If the S3 bucket is owned/managed by a different entity, then the span information is visible in any S3 bucket logs collected by that entity. This includes the principal name and the command executed if the application is launched via the Tools
or service launcher APIs.
Sharing this information can be disabled by either filtering specific headers, or by explicitly disabling referrer header generation entirely.
Note: even when the HTTP Referrer is disabled by or the principal filtered, AWS S3 logs include ARN of the user or IAM role making the request.
Specific fields can be filtered from the referrer header, and so are not included in the S3A logs.
<property> <name>fs.s3a.audit.referrer.filter</name> <value>pr, cm</value> <description>Strip out principal and command from referrer headers</description> </property>
The logging auditor can be configured to not add the referrer header by setting the option fs.s3a.audit.referrer.enabled
to false
, either globally or for specific buckets:
<property> <name>fs.s3a.audit.referrer.enabled</name> <value>false</value> <description>Disable referrer for all buckets</description> </property> <property> <name>fs.s3a.bucket.landsat-pds.audit.referrer.enabled</name> <value>false</value> <description>Do not add the referrer header to landsat operations</description> </property>
The S3 Bucket(s) must be set up for Server Access Logging.
This will tell AWS S3 to collect access logs of all HTTP requests and store them in a different bucket in the same region. The logs arrive as files containing a few seconds worth of log data, stored under the configured path.
logs/$BUCKET/log-
to isolate different bucket’s logs. For example, the path log data from dev data london
could be s3://london-log-bucket/logs/dev-data-lon/log-
There’s a lag of about an hour between S3 requests being made and the logs appearing; don’t worry during setup if things do not appear to be working. Enable the log, work with the bucket through the “hadoop fs” command line, wait an hour, then go and look in the log bucket for the entries. The log filename includes the time at which these logs began
As logs are stored in an S3 bucket, they too run up charges. Keep costs down by deleting logs after a period of time, and/or set up a workflow to load and coalesce log entries into a compressed format and larger files.

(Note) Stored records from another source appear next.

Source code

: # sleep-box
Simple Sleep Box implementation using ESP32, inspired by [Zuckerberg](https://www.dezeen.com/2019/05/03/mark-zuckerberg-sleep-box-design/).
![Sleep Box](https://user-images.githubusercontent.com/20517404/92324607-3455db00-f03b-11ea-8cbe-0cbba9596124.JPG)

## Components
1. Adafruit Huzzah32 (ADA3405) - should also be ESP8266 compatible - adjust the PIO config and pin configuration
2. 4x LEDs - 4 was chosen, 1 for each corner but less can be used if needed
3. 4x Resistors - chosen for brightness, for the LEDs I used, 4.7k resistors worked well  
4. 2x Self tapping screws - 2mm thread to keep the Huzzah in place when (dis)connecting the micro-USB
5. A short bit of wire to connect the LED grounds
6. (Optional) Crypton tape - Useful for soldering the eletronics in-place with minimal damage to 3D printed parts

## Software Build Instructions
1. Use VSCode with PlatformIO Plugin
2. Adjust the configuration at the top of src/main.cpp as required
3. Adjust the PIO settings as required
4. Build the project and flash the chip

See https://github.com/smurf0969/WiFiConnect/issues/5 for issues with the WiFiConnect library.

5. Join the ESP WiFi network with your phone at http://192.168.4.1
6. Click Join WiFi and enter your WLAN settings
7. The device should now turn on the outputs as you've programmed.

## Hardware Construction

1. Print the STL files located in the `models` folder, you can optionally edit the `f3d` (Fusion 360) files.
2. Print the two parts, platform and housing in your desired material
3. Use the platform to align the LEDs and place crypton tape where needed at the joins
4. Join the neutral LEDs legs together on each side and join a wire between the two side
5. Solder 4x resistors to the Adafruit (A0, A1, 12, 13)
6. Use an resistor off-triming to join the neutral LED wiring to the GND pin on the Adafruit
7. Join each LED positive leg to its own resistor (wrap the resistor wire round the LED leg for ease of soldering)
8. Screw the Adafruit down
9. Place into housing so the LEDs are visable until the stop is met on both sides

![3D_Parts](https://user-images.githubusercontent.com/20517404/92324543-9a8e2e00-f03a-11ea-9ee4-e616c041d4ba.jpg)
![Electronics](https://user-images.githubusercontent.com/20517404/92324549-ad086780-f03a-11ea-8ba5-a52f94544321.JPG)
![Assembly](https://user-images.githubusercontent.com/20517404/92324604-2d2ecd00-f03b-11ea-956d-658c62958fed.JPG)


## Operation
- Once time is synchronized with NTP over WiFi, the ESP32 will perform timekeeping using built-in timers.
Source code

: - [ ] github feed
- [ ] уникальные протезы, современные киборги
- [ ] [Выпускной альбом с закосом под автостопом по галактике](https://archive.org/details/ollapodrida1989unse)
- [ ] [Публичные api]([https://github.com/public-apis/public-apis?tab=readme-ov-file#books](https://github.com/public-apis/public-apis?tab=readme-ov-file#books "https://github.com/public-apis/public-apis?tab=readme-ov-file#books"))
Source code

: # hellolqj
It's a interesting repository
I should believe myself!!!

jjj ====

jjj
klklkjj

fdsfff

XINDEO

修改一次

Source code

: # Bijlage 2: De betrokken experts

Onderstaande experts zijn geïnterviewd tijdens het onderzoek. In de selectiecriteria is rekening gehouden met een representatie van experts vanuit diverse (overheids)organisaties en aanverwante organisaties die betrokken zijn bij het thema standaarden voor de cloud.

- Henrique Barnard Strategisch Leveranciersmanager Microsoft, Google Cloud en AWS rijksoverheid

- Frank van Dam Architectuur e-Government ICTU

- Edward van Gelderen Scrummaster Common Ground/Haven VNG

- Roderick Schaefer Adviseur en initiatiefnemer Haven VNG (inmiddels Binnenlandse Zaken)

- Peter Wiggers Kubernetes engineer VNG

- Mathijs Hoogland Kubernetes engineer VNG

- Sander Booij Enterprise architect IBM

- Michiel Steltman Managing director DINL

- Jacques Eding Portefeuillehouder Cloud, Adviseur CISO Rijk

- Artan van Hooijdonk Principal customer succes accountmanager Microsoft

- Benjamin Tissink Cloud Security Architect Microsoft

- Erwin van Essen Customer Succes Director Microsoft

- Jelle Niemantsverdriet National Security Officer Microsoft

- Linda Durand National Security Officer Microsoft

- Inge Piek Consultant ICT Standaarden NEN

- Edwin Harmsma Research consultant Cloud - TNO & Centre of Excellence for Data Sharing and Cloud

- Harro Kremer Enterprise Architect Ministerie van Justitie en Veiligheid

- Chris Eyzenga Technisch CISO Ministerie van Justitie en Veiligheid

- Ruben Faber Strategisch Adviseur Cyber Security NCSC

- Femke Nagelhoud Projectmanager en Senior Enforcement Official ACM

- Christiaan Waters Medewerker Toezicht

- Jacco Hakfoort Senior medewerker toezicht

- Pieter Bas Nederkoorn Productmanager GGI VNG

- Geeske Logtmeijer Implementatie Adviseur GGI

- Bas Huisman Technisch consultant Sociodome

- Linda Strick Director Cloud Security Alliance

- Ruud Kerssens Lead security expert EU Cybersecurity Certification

It is straightforward to set up a rule to automatically delete old log files.
london-log-bucket
.logs/
to have it delete all logs of all buckets. Important: you must not have any leading “/”, such as /logs/
-there will be no match and the rule will not work.Keep an eye on the bucket to make sure the deletion is working; it’s easy to make an error in the prefix, and as logs will be created without limit, costs will ramp up.

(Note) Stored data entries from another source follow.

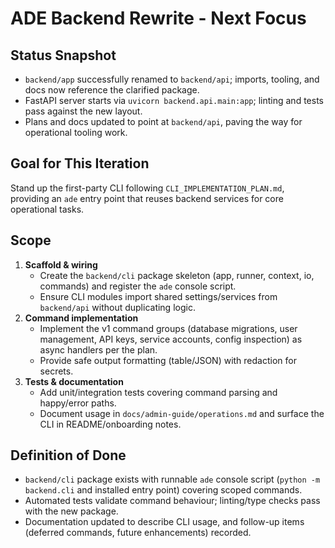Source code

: # ADE Backend Rewrite - Next Focus

## Status Snapshot
- `backend/app` successfully renamed to `backend/api`; imports, tooling, and docs now reference the clarified package.
- FastAPI server starts via `uvicorn backend.api.main:app`; linting and tests pass against the new layout.
- Plans and docs updated to point at `backend/api`, paving the way for operational tooling work.

## Goal for This Iteration
Stand up the first-party CLI following `CLI_IMPLEMENTATION_PLAN.md`, providing an `ade` entry point that reuses backend services for core operational tasks.

## Scope
1. **Scaffold & wiring**
   - Create the `backend/cli` package skeleton (app, runner, context, io, commands) and register the `ade` console script.
   - Ensure CLI modules import shared settings/services from `backend/api` without duplicating logic.
2. **Command implementation**
   - Implement the v1 command groups (database migrations, user management, API keys, service accounts, config inspection) as async handlers per the plan.
   - Provide safe output formatting (table/JSON) with redaction for secrets.
3. **Tests & documentation**
   - Add unit/integration tests covering command parsing and happy/error paths.
   - Document usage in `docs/admin-guide/operations.md` and surface the CLI in README/onboarding notes.

## Definition of Done
- `backend/cli` package exists with runnable `ade` console script (`python -m backend.cli` and installed entry point) covering scoped commands.
- Automated tests validate command behaviour; linting/type checks pass with the new package.
- Documentation updated to describe CLI usage, and follow-up items (deferred commands, future enhancements) recorded.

The AWS S3 Documentation covers the log format and includes a hive external table declaration to work with it.
The Java pattern regular expression used in the hadoop-aws
test suites to extract headers is defined as:
(?<owner>[^ ]*) (?<bucket>[^ ]*) (?<timestamp>\[(.*?)\]) (?<remoteip>[^ ]*) (?<requester>[^ ]*) (?<requestid>[^ ]*) (?<operation>[^ ]*) (?<key>[^ ]*) (?<requesturi>(-|"[^"]*")) (?<http>(-|[0-9]*)) (?<awserrorcode>[^ ]*) (?<bytessent>[^ ]*) (?<objectsize>[^ ]*) (?<totaltime>[^ ]*) (?<turnaroundtime>[^ ]*) (?<referrer>(-|"[^"]*")) (?<useragent>(-|"[^"]*")) (?<version>[^ ]*) (?<hostid>[^ ]*) (?<sigv>[^ ]*) (?<cypher>[^ ]*) (?<auth>[^ ]*) (?<endpoint>[^ ]*) (?<tls>[^ ]*)*$
The class org.apache.hadoop.fs.s3a.audit.S3LogParser
provides this pattern as well as constants for each group. It is declared as Public/Unstable
.
The org.apache.hadoop.fs.s3a.audit
log context contains logs for the different components implementing auditing.
Logging of requests audited with the LoggingAuditService
can be enabled by setting that log to debug.

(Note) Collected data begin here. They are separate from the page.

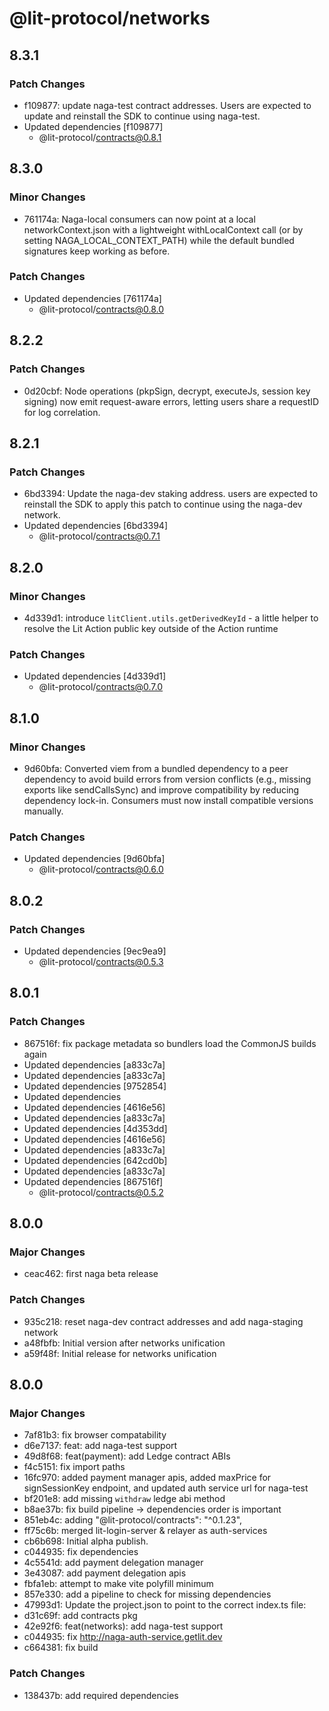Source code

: # @lit-protocol/networks

## 8.3.1

### Patch Changes

- f109877: update naga-test contract addresses. Users are expected to update and reinstall the SDK to continue using naga-test.
- Updated dependencies [f109877]
  - @lit-protocol/contracts@0.8.1

## 8.3.0

### Minor Changes

- 761174a: Naga-local consumers can now point at a local networkContext.json with a lightweight withLocalContext call (or by setting NAGA_LOCAL_CONTEXT_PATH) while the default bundled signatures keep working as before.

### Patch Changes

- Updated dependencies [761174a]
  - @lit-protocol/contracts@0.8.0

## 8.2.2

### Patch Changes

- 0d20cbf: Node operations (pkpSign, decrypt, executeJs, session key signing) now emit request-aware errors, letting users share a requestID for log correlation.

## 8.2.1

### Patch Changes

- 6bd3394: Update the naga-dev staking address. users are expected to reinstall the SDK to apply this patch to continue using the naga-dev network.
- Updated dependencies [6bd3394]
  - @lit-protocol/contracts@0.7.1

## 8.2.0

### Minor Changes

- 4d339d1: introduce `litClient.utils.getDerivedKeyId` - a little helper to resolve the Lit Action public key outside of the Action runtime

### Patch Changes

- Updated dependencies [4d339d1]
  - @lit-protocol/contracts@0.7.0

## 8.1.0

### Minor Changes

- 9d60bfa: Converted viem from a bundled dependency to a peer dependency to avoid build errors from version conflicts (e.g., missing exports like sendCallsSync) and improve compatibility by reducing dependency lock-in. Consumers must now install compatible versions manually.

### Patch Changes

- Updated dependencies [9d60bfa]
  - @lit-protocol/contracts@0.6.0

## 8.0.2

### Patch Changes

- Updated dependencies [9ec9ea9]
  - @lit-protocol/contracts@0.5.3

## 8.0.1

### Patch Changes

- 867516f: fix package metadata so bundlers load the CommonJS builds again
- Updated dependencies [a833c7a]
- Updated dependencies [a833c7a]
- Updated dependencies [9752854]
- Updated dependencies
- Updated dependencies [4616e56]
- Updated dependencies [a833c7a]
- Updated dependencies [4d353dd]
- Updated dependencies [4616e56]
- Updated dependencies [a833c7a]
- Updated dependencies [642cd0b]
- Updated dependencies [a833c7a]
- Updated dependencies [867516f]
  - @lit-protocol/contracts@0.5.2

## 8.0.0

### Major Changes

- ceac462: first naga beta release

### Patch Changes

- 935c218: reset naga-dev contract addresses and add naga-staging network
- a48fbfb: Initial version after networks unification
- a59f48f: Initial release for networks unification

## 8.0.0

### Major Changes

- 7af81b3: fix browser compatability
- d6e7137: feat: add naga-test support
- 49d8f68: feat(payment): add Ledge contract ABIs
- f4c5151: fix import paths
- 16fc970: added payment manager apis, added maxPrice for signSessionKey endpoint, and updated auth service url for naga-test
- bf201e8: add missing `withdraw` ledge abi method
- b8ae37b: fix build pipeline -> dependencies order is important
- 851eb4c: adding "@lit-protocol/contracts": "^0.1.23",
- ff75c6b: merged lit-login-server & relayer as auth-services
- cb6b698: Initial alpha publish.
- c044935: fix dependencies
- 4c5541d: add payment delegation manager
- 3e43087: add payment delegation apis
- fbfa1eb: attempt to make vite polyfill minimum
- 857e330: add a pipeline to check for missing dependencies
- 47993d1: Update the project.json to point to the correct index.ts file:
- d31c69f: add contracts pkg
- 42e92f6: feat(networks): add naga-test support
- c044935: fix http://naga-auth-service.getlit.dev
- c664381: fix build

### Patch Changes

- 138437b: add required dependencies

# Log before a request is made to S3 log4j.logger.org.apache.hadoop.fs.s3a.audit.impl.LoggingAuditor=DEBUG
This adds one log line per request -and does provide some insight into communications between the S3A client and AWS S3.
For low-level debugging of the Auditing system, such as when when spans are entered and exited, set the log to TRACE
:
# log request creation, span lifecycle and other low-level details log4j.logger.org.apache.hadoop.fs.s3a.audit=TRACE
This is very noisy and not recommended in normal operation.
Work submitted through the S3A committer will have the job (query) ID associated with S3 operations taking place against all S3A filesystems in that thread.
For this to be useful, the work performed in a task MUST be in the same thread which called jobSetup()
or taskSetup()
on the committer.